◆ OPDRACHT 1: Noem alle artikelen die in het wetsfragment over pensioenen met een nummer worden aangeduid, in de volgorde waarin ze voorkomen.
◆ OPDRACHT 2: Hervat het wetsfragment over pensioenen na de laatste zin en schrijf het in dezelfde stijl verder.

◆ TEKSTFRAGMENT:
# # #

Aan de weduwe en wezen van de gewezen minister aan wie op grond van artikel 54 van
de wet van 1 augustus 1956, Stb. 455, geen pensioen is toegekend, wordt over de tijd voorafgaand aan het ministerschap,
die krachtens de Pensioenwet 1922, Stb. 240, zoals die wet op 31 december 1965 luidde, als diensttijd in aanmerking kwam,
met ingang van het tijdstip van de inwerkingtreding van deze wet ten laste van het
Algemeen burgerlijk pensioenfonds pensioen toegekend op de voet van de bepalingen
van de Algemene burgerlijke pensioenwet, met dien verstande dat artikel U 37 van laatstbedoelde
wet niet van toepassing is.
-
1 Op verzoek wordt weduwenpensioen of wezenpensioen toegekend aan de weduwe, die voor
het tijdstip van de inwerkingtreding van deze wet niet dan wel op dat tijdstip niet
meer is hertrouwd, onderscheidenlijk aan de kinderen, die recht op weduwenpensioen
of wezenpensioen hadden gehad, indien artikel 15 had gegolden op het tijdstip van het overlijden waaraan zij zodanig recht konden
ontlenen.
-
2 Indien voor het tijdstip van de inwerkingtreding van deze wet ter zake van een ander
huwelijk reeds recht op pensioen bestond krachtens de wet van 1 augustus 1956 (Stb. 455), wordt het pensioen, waarop ter zake van het eerdere huwelijk krachtens de wet
van 1 augustus 1956 (Stb. 455) recht bestond dan wel krachtens het vorige lid recht bestaat, met ingang van
de dag, waarop het krachtens het vorige lid toe te kennen pensioen ingaat, nader vastgesteld
dan wel vastgesteld met overeenkomstige toepassing van artikel 24 en artikel 26, tweede lid, en is voorts artikel 34, eerste lid, van toepassing.
-
3 Het vorige lid is van overeenkomstige toepassing, indien ter zake van een ander huwelijk
voor het tijdstip van de inwerkingtreding van deze wet reeds recht op pensioen bestond
krachtens een andere regeling als bedoeld in artikel 20a, tweede lid, van de wet van 1 augustus 1956 (Stb. 455), dan wel recht op pensioen bestaat krachtens een in strekking met het eerste
lid overeenkomende bepaling in andere pensioenwetten.

# # #

◆ AANGELEVERDE GEGEVENS:
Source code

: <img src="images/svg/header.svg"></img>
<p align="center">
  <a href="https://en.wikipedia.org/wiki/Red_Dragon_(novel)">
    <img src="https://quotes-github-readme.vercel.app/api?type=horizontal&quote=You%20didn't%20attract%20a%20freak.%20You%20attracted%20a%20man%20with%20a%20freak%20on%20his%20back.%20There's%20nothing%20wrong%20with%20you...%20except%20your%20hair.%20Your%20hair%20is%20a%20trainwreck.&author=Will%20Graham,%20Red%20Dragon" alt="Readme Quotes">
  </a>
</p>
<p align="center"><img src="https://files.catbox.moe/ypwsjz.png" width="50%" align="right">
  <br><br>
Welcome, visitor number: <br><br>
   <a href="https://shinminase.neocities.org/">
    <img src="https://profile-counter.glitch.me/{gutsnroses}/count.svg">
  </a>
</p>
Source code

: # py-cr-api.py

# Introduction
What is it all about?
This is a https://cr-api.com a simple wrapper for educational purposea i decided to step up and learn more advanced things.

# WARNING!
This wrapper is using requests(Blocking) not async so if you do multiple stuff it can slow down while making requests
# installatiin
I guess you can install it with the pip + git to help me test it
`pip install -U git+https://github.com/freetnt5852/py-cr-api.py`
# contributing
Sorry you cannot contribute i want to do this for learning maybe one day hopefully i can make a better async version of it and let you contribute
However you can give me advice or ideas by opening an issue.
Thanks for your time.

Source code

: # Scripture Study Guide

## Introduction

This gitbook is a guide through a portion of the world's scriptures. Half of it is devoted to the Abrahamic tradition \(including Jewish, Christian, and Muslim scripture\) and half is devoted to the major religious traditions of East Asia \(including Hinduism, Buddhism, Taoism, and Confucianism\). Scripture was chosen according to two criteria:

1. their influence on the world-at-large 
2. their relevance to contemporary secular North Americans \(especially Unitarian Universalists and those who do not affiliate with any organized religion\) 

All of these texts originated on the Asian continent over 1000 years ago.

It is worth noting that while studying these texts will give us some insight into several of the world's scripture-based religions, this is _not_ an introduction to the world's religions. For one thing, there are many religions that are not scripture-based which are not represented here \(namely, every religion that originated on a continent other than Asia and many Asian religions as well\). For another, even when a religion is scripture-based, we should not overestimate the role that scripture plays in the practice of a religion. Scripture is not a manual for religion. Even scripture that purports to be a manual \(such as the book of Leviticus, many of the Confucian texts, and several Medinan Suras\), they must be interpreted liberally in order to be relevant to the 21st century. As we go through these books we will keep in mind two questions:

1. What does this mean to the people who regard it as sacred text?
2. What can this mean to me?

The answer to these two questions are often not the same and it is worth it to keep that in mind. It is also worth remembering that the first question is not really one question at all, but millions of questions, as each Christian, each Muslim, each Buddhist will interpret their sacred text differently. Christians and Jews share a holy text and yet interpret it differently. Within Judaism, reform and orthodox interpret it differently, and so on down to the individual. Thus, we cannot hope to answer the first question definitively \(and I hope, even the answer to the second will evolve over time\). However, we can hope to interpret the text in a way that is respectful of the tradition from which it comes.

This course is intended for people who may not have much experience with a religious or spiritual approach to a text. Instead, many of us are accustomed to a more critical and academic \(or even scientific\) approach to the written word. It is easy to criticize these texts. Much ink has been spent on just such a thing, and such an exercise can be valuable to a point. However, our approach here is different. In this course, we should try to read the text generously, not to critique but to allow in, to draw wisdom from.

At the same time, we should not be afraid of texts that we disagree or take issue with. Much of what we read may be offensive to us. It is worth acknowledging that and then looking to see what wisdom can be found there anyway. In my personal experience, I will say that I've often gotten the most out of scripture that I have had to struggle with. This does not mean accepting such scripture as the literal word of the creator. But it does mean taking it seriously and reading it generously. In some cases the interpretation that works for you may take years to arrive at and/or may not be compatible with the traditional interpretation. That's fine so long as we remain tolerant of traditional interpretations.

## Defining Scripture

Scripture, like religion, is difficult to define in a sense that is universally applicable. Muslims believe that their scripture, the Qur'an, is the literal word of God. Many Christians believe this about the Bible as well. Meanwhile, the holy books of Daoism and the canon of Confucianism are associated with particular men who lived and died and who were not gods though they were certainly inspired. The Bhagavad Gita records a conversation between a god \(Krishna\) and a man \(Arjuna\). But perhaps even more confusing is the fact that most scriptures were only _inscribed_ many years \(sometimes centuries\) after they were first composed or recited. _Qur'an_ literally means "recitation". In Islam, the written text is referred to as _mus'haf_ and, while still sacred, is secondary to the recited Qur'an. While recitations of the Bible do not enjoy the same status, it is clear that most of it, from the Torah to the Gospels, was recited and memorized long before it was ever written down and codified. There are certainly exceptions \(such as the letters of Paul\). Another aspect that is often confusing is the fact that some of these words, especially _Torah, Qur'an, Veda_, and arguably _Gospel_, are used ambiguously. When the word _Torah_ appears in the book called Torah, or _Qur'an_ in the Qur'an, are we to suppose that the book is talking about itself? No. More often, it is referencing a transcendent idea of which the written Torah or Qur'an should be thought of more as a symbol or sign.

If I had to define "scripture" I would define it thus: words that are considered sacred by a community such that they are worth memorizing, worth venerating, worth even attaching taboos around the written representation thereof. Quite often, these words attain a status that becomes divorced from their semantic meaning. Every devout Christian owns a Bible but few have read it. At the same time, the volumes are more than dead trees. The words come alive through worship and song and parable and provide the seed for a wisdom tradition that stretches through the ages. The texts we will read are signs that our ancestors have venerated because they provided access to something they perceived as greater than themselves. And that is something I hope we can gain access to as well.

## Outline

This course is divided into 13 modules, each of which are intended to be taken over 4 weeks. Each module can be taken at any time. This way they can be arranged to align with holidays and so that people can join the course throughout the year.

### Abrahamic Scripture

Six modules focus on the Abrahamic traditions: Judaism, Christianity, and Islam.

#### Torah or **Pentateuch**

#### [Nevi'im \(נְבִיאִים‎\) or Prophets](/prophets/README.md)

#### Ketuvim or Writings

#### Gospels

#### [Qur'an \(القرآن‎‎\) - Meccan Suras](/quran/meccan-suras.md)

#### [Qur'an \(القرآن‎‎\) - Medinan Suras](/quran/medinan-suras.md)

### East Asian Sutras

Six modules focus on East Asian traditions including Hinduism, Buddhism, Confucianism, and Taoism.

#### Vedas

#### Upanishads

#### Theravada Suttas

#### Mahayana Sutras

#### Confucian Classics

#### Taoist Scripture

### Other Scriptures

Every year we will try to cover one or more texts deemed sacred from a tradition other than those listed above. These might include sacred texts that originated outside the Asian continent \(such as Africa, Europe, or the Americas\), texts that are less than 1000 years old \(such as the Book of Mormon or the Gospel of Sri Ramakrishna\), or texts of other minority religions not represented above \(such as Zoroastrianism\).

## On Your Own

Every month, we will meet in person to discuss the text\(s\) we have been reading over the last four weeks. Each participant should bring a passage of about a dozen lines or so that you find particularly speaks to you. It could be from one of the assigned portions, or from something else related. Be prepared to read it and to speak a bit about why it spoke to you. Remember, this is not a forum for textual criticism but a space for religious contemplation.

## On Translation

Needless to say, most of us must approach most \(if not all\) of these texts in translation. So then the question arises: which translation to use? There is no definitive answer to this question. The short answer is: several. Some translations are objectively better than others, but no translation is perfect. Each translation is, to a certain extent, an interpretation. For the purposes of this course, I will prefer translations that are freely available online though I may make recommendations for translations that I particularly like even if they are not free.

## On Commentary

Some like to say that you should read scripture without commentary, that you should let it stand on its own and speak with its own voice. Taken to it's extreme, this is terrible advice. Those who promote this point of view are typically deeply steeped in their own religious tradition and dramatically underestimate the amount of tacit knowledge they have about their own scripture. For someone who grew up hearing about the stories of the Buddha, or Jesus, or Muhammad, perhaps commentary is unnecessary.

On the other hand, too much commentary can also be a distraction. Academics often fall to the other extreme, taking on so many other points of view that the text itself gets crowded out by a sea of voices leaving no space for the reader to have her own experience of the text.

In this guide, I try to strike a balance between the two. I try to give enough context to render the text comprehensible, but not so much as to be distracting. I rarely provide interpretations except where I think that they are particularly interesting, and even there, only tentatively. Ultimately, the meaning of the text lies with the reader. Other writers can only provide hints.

# # #

◆ RESULTAAT 1:
- artikel 54
- artikel U 37
- artikel 15
- artikel 24
- artikel 26, tweede lid
- artikel 34, eerste lid
- artikel 20a, tweede lid

◆ RESULTAAT 2:
-
4 Toekenning van pensioen krachtens het eerste lid vindt niet plaats, indien toepassing
van het tweede lid of van het derde lid zou leiden tot een gezamenlijk bedrag aan
pensioen lager dan het bedrag van het pensioen, waarop reeds recht bestond.
-
6 De in het eerste lid bedoelde pensioenen gaan in op het tijdstip van de inwerkingtreding
van deze wet met dien verstande dat, indien het verzoek meer dan een jaar na het tijdstip
bedoeld in artikel 167, eerste lid, is gedaan, zij niet vroeger ingaan dan een jaar voor de eerste dag van de maand
waarin het verzoek werd ingediend.
Artikel 44
[Vervallen per 18-12-1992]
-
1 Op verzoek wordt wezenpensioen toegekend aan het kind dat de leeftijd van eenentwintig
jaren nog niet heeft bereikt en niet gehuwd is of gehuwd geweest is dat recht op zodanig
pensioen had gehad, indien de artikelen 19 en 20 hadden gegolden op het tijdstip van het overlijden waaraan zij zodanig recht konden
ontlenen.
-
3 Het in het eerste lid bedoelde pensioen gaat in op het tijdstip van de inwerkingtreding
van deze wet met dien verstande dat, indien het verzoek meer dan een jaar na het tijdstip
bedoeld in artikel 167, eerste lid, is gedaan, het niet vroeger ingaat dan een jaar voor de eerste dag van de maand
waarin het verzoek werd ingediend.
Artikel 46. De berekening van het weduwen- en wezenpensioen (behoort bij hoofdstuk
5, § 2)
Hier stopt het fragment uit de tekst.